Вася Тюте́хин из деревни Трубецкое, мужик лет тридцати пяти, ходил один, одевался опрятно, сумы не носил, кусков не собирал. Придя в избу, не уходил до тех пор, пока хозяева не пригласят его обедать вместе с собой. Любил девок, собирался жениться.

– Ва-ась, тебе жениться пора, – говорили ему, – что ж ты ходишь, а мамка одна дома.

Вася такому разговору рад. Сидя за столом, делал серьёзное лицо, выпрямлялся, закидывал ногу за ногу:

– Да, надо жениться. Хотел погулять еще, не старый я, а надо жениться.

Понравилась ему в нашем Ласко́ве Клавдя Мишина, и стал Вася ходить в Ласко́во чуть ли не каждый день. Придёт к Мишиным и сидит там до вечера, на Клавдю любуется, хвалит её, просит нарядно одеться.

Клавдя и правда девка красивая, полная, высокая. Любила шутить. И Васе в шутку пообещала выйти за него. Потом и самой, да и всей семье надоели Васины посещения, но как от него избавишься – рассердишь ещё, натворить чего может. Может и хоромы зажечь летом, в сушь, когда вся семья на работе.

Случай, однако, представился. В очередное сватовство Вася предупредил:

– Только маму мою не обижать!

Клавдя быстро нашлась:

– Что-о? У тебя мама жива!? Тогда я замуж не пойду. Я не буду кормить твою маму. Ищи другую жёнку.

Растерялся Вася. Без мамы он свою жизнь не представлял. Как ни хороша Клавдя, мама ему дороже.

Не сразу отстал он от Клавди. Но она, наконец, заявила, что не будет наряжаться и даже с ним разговаривать, пока его мама жива. Такой дерзости Вася стерпеть не мог даже и от Клавди. Он перестал к ней ходить. Даже Ласко́во стал обходить стороной.

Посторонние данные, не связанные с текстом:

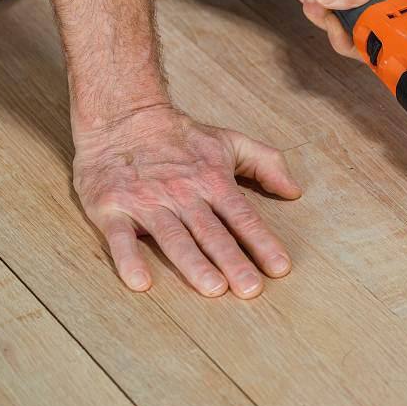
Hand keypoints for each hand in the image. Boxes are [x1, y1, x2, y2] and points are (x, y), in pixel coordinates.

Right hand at [73, 103, 301, 297]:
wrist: (123, 116)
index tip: (280, 268)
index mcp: (212, 181)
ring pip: (174, 237)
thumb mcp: (229, 141)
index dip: (262, 242)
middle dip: (233, 261)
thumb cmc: (181, 137)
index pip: (242, 216)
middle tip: (251, 289)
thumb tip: (294, 190)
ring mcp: (147, 202)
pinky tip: (141, 282)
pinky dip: (128, 259)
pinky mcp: (112, 208)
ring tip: (213, 288)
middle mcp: (182, 193)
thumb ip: (266, 163)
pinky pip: (120, 237)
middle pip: (212, 232)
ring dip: (193, 264)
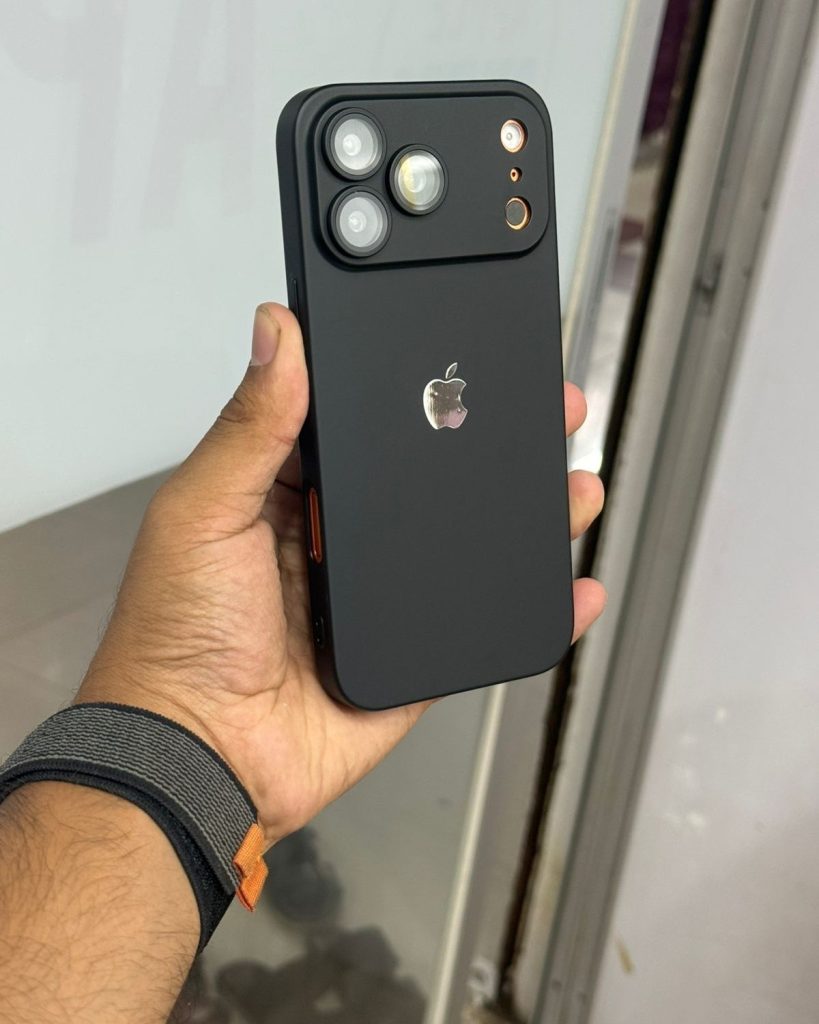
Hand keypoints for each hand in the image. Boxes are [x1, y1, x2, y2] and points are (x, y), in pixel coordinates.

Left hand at [77, 304, 605, 845]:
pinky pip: (476, 624)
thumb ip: (249, 426)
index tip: (463, 359)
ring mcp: (378, 603)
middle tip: (543, 411)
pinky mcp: (409, 658)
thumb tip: (276, 330)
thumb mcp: (204, 511)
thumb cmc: (176, 638)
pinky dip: (528, 606)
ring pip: (462, 546)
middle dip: (487, 447)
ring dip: (520, 515)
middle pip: (426, 483)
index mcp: (288, 498)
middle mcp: (338, 544)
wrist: (202, 758)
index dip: (415, 393)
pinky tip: (569, 584)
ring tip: (571, 482)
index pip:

В Тинеях ему понравилась Дуся.

– Нарядись-ка, я на тебя погляжу, – сказал он Дусе. Да так пристал, что та, выйдя якобы за нарядами, была вынуждена спрятаться на чердаке. Не дождавшись, когда она выйдет к нему нарядная, обиделся и ушел.

Варуша и Костя Сетро́вские (из деревни Сетро́во) – мать и сын. Побирались то вместе, то врозь.

– Ко-ость, а ты старый стал. Сколько ж тебе годов? – спрашивали его.

Костя стоит у порога, опираясь обеими руками на палку. Обводит глазами избу, что-то подсчитывает, шепчет. Потом вскидывает глаза, отвечает:

– Ага, старый, сорок пять мне.

– Ну-у? Тебе уже сорок пять? А сколько ж мамке тогда?

– Ага, много мамке – мамке сорок.

Косте было лет двадцать.

Через много лет, когда я работал председателем колхоза в Жгилёве, Костя нанялся пастухом колхозного стада. Жена его Настя возила из соседнего колхоза молоко. Когда ехала обратно с порожними бидонами, привязывала лошадь к кусту, а сама шла к Косте. Коровы во время свидания были предоставлены сами себе и травили посевы.

Станешь ругать его – он крик поднимет такой, что не дай бог. Уйти грозится:

– Добавляй плату, нашёл дурака!

Платил ему колхоз зерном или мукой, и деньгами – каждый месяц. Получит оплату – и весёлый, довольный Костя уедет с Настей домой. Съедят большой семьёй хлеб (а у Насти от покойного первого мужа было четверо детей), истратит Настя деньги недели за две, навестит Костю в кустах – бежит ко мне Костя, плату требует, грозится бросить стадо.

– Всё, – говорю, – Костя, уходи. Завтра другой пастух будет.

– А я куда? – уже тихо спрашивает Костя.

– Иди к своей Насте. Это она тебя будоражит, домой зовёт, чтобы ты ушел из пастухов.